The West Oakland Mural Project, at 831 Center Street on the corner rechristened Huey P. Newton Way, is in its sixth year of running community block-party programming modeled on the Black Panther Party's free-service programs — one block from where the Panthers first set up headquarters.

At 831 Center Street in West Oakland, on the corner where 9th Street was rechristened Huey P. Newton Way, the side of a private home holds 2,000 square feet of names. More than 250 women of the Black Panther Party — the 70 percent of membership that history mostly didn't preserve — are painted there in full, in a mural envisioned by longtime Oaklander Jilchristina Vest and executed by muralist Rachel Wolfe-Goldsmith. The mural was unveiled on February 14, 2021. On the first floor of the same house is a 1,000-square-foot museum documenting the 65-plus community survival programs the Panthers ran from 1966 to 1982: the Free Breakfast for Children, the free medical and dental clinics, the free food.

A community member posting this past weekend on r/oakland described stopping by what they called a "Free the People event" at the site — in its sixth year, organized by Vest, modeled explicitly on those Panthers-era free programs. The post showed the kind of block-party programming WOMP runs annually: free food, groceries, DJs, open mic, community partners. WOMP's confirmed recurring event is called the "Love the People Block Party," held at the mural each February with LifeLong Medical's outreach team, the East Oakland Collective, and Restorative Justice for Oakland Youth among the organizers.
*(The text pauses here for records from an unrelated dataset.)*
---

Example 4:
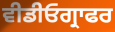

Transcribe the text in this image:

ਵੀਡੀਓਗ੍ਰਾਫਰ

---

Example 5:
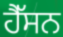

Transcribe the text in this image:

ਹੈੱਸਨ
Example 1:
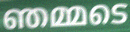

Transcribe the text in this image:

ഞമ്മടെ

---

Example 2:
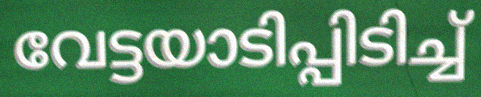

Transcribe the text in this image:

വേട്ടയാടിപ്പിടിച്ച്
Whether this weekend's gathering is a separate summer edition or the same event under a different name, the philosophy running through both is the same: replicate what was happening on these blocks six decades ago.
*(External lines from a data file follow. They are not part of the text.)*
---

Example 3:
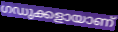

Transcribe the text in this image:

ഗഡുക്കളായാണ്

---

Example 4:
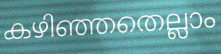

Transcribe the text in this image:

കഴിഞ്ഞതെല്ലാം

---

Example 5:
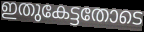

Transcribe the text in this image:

ഇതുകേട്ടതോടെ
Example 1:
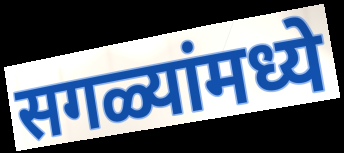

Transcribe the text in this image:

सगळ्यांमध्ये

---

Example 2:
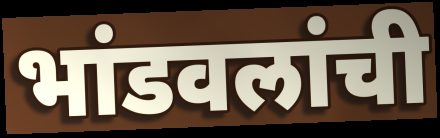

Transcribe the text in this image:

भांडवलांची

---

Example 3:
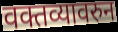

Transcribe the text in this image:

वक्तव्यावरुन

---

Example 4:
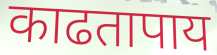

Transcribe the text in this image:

काढतापाय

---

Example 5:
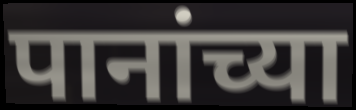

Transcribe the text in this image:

पानांच्या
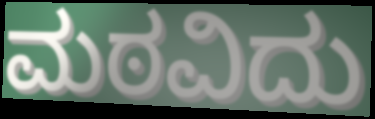
ಮಠವಿದು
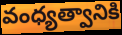
వంధ్యత్వానికి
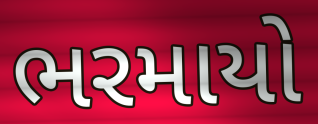
ભરમાયો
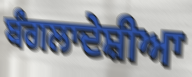
ਬੰਗਲਾਦੇਸ਼ੀਆ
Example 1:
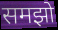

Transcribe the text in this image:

समझो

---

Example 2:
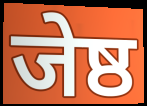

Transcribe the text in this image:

जेष्ठ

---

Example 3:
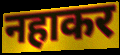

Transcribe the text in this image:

नहाकर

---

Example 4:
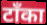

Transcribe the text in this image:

टाँका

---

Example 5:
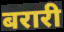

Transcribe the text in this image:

बरारी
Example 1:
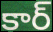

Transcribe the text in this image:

కార్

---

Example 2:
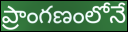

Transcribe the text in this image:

ప్రాంగణంలోనే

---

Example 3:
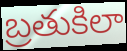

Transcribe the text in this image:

బ్రతుకిలా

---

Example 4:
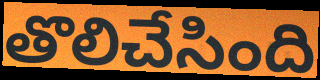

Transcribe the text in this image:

తొలిచేసింది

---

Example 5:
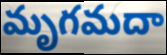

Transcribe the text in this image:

మృగమదా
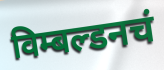
विम्बल्डनचं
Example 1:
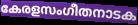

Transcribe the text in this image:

The address is not incidental. 831 Center Street sits one block from where the Black Panther Party opened its first headquarters on Peralta Street. The National Park Service added WOMP to the African American Civil Rights Network in 2024.

Vest founded the project in June 2020, amid the uprisings following George Floyd's death, funded by local grants and community donations. She receives no compensation as founder, curator, and keeper of the corner. "There was nothing special the Panthers did," she told Black Women Radicals. "Everything they did could be replicated today if we wanted to."

West Oakland's Black population has dropped by roughly half since 1980, now under a quarter of current residents. The mural is one block from where the organization that ran free clinics and free breakfast programs for those residents was born. Someone walking past tomorrow will see the names on the wall; the museum is open by appointment.